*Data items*
= = = =

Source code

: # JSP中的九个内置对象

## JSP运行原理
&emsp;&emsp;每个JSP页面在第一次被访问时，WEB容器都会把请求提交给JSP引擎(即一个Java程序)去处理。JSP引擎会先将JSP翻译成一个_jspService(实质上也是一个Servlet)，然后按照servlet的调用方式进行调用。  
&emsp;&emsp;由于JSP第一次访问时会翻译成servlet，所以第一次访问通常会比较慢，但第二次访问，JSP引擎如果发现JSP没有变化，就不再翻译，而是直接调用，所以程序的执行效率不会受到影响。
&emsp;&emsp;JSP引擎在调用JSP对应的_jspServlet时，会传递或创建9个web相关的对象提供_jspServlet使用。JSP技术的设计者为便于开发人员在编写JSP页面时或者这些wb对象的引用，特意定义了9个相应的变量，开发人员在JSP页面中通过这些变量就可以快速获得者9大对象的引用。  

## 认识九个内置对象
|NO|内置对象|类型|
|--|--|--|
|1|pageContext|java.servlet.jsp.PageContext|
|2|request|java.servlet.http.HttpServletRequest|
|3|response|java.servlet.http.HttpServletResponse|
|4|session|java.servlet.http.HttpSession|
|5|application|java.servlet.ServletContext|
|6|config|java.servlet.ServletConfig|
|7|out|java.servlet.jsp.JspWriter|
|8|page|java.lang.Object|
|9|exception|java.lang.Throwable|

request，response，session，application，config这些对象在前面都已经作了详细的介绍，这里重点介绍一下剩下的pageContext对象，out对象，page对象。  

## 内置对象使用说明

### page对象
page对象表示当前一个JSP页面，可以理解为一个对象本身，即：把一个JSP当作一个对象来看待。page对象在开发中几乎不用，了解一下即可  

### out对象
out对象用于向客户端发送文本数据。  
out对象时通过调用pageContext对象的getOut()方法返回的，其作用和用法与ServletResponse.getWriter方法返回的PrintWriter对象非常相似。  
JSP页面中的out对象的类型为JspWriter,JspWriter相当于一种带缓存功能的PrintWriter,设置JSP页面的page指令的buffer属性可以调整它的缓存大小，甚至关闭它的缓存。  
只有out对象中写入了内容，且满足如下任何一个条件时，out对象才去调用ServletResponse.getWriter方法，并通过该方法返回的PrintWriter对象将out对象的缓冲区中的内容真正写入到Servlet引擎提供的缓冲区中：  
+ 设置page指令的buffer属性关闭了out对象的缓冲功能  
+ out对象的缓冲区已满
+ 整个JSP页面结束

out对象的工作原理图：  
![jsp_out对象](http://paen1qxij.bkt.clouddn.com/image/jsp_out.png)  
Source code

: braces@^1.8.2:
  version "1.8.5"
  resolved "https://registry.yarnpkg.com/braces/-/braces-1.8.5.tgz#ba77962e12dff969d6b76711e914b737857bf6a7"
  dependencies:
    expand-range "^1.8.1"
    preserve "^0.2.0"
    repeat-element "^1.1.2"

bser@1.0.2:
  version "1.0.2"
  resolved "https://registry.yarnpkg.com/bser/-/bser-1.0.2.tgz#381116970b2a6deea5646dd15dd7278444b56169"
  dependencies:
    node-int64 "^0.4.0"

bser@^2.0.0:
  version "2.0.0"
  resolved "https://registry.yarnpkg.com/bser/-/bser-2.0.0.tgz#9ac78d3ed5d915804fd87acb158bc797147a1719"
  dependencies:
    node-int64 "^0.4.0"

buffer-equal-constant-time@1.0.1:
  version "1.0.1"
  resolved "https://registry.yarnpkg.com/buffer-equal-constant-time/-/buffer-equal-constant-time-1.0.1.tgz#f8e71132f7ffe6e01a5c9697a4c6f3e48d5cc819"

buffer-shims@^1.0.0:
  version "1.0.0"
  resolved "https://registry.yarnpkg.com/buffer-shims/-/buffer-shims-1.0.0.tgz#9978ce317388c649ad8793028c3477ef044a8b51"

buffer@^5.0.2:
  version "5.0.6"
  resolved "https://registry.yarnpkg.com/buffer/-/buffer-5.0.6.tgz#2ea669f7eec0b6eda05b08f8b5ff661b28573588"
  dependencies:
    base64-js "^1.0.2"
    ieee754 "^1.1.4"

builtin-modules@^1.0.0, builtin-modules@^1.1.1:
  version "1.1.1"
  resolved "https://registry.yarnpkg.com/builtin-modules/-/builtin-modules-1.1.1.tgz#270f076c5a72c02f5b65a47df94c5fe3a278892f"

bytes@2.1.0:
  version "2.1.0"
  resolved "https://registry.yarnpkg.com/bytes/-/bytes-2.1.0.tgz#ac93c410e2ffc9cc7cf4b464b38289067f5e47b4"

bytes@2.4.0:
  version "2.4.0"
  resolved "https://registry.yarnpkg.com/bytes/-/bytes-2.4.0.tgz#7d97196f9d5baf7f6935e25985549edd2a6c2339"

= = = =

*Your assignment*
Which lines above hold the string "constant"? Copy each of them.

*The completed task*
buffer-equal-constant-time@1.0.1:
  resolved "https://registry.yarnpkg.com/buffer-equal-constant-time/-/buffer-equal-constant-time-1.0.1.tgz#f8e71132f7ffe6e01a5c9697a4c6f3e48d5cc819"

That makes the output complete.